Toplumun ileri teknoloji tarafından şekillendirildiği gelecek dünyasında geçen eserde Ishiguro, okuyucuları yapay arkadaşların gençlere yoldaşlık etmek üzere tasarlandığı bir dünyaya davet ediyor. Klara'nın gözlemci ve şefkatli bakış açısından insanlığın özünü ve duyguların karmaşıklığını keşfediyor. Klara'yı edinen insan yoldaşı Josie ile olan sarsılmaz bağlılığı, onun anlayışının derinliğini ve yapay bilincinin inceliklerini ortaya koyuyor. Ishiguro sevgi, fedakarlık ve bağ kurma özlemi temalarını iç içe geçirerek okuyucuları hayatta olmanın gerçek anlamını sorgulamaya sevk ediyor ve bunu da gerçekten ustalıkla yapıyor.
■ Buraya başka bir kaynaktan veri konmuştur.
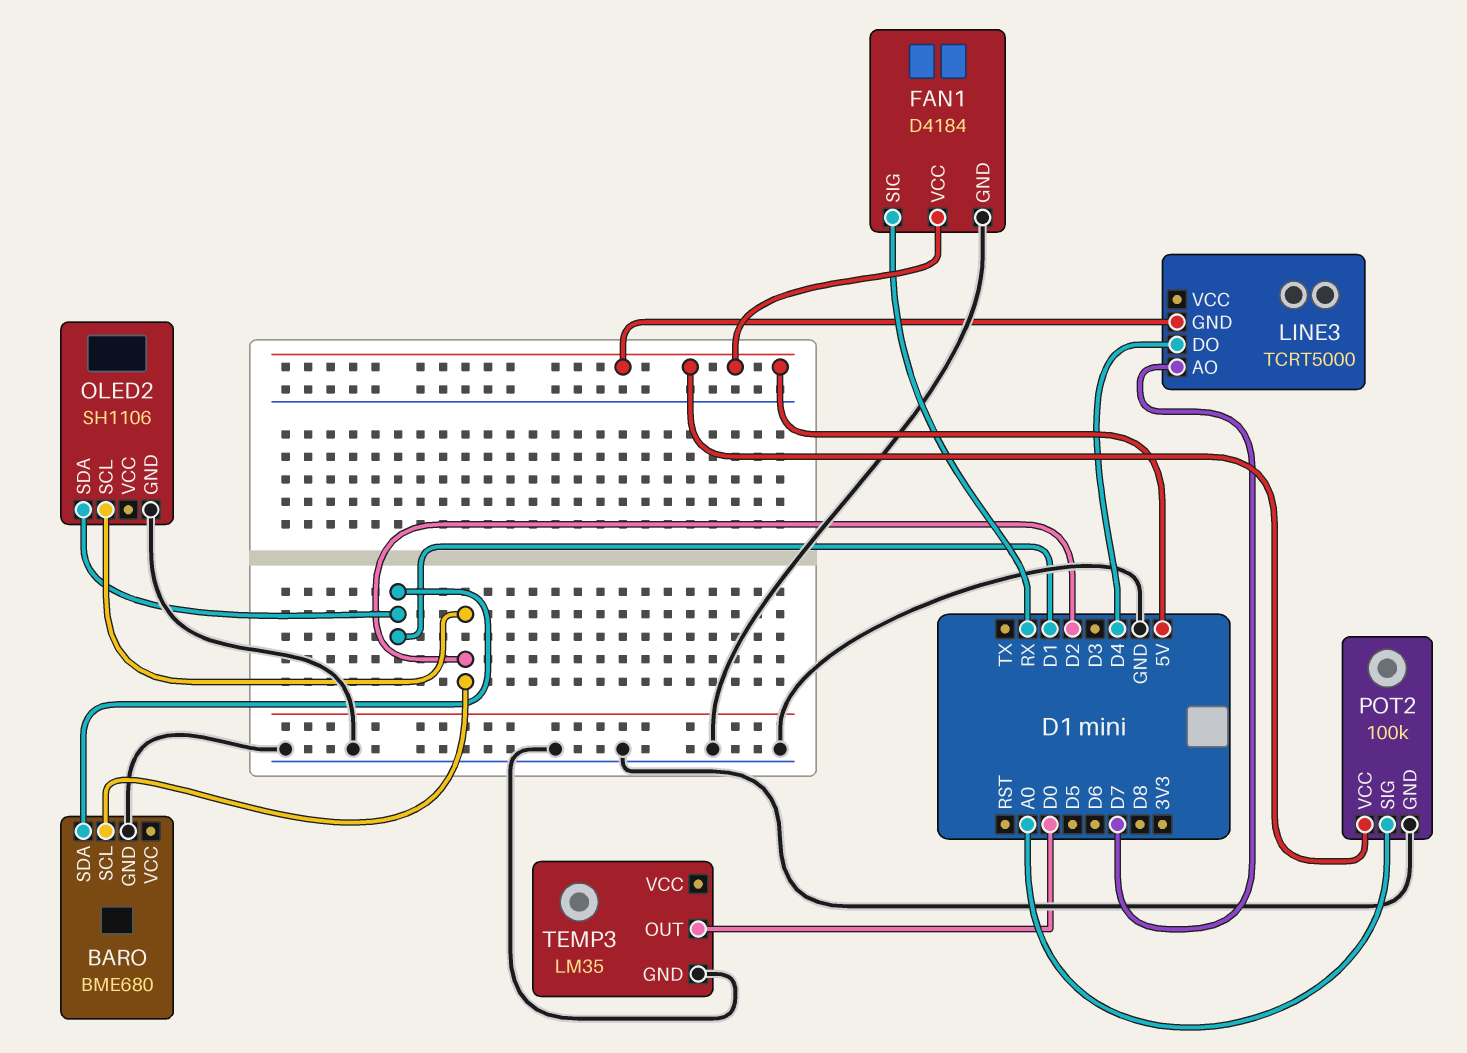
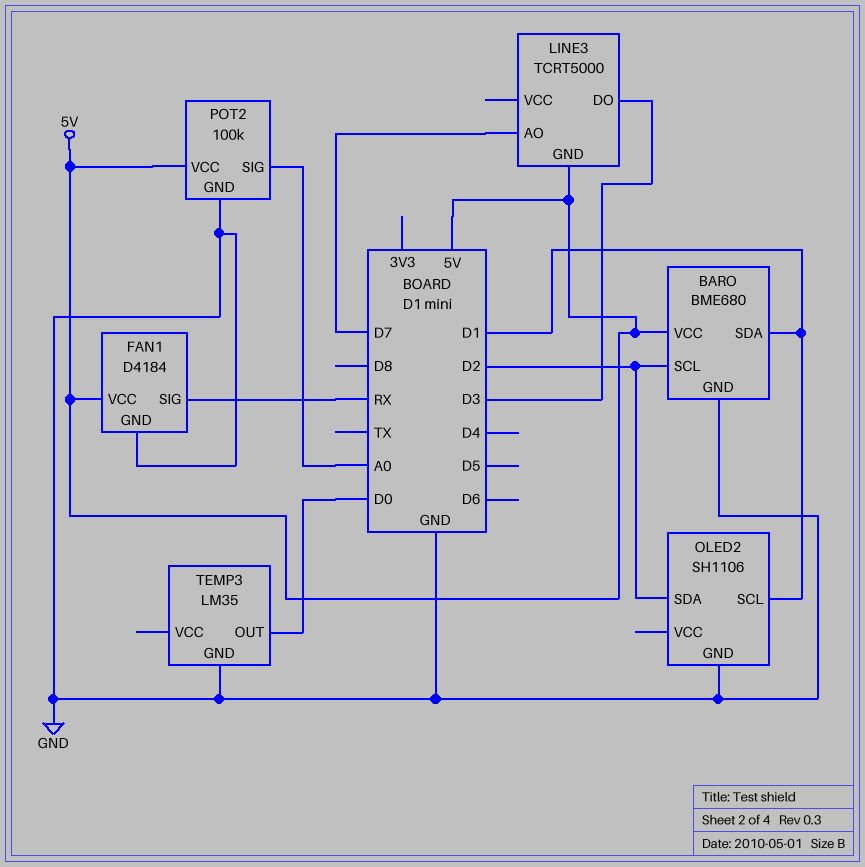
BARO pin VCC: none -> 5V
LINE3 pin DO: D4 -> D3
OLED2 pin SCL: D2 -> D1
OLED2 pin SDA: D1 -> D2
Romanın akıcı temposu, okuyucuların kendilerini Klara'nın dünyasına tamamen kaptırmalarına, ortaya çıkardığı derin sorular üzerinde düşünmelerine olanak tanıyor. Günümüzün dünyasına ışık tutarak dönüşümün eşiğindeki bir toplumun canlı bir resmini çiziyor. Klara kendi arzuları ve sınırlamalarıyla boğuşurken, okuyucular kimlik ve empati hakkındaki kendi inançlarıyla yüzleşmek zorunda kalıyorlar. Ishiguro sevenler için kaçırılmaması gereken bir kitap. Ayrıca teknolojik ilerleme çağında insanın yeni bir çağı keşfini sunan spekülatif kurgu türünde de başarılı bir eser bu.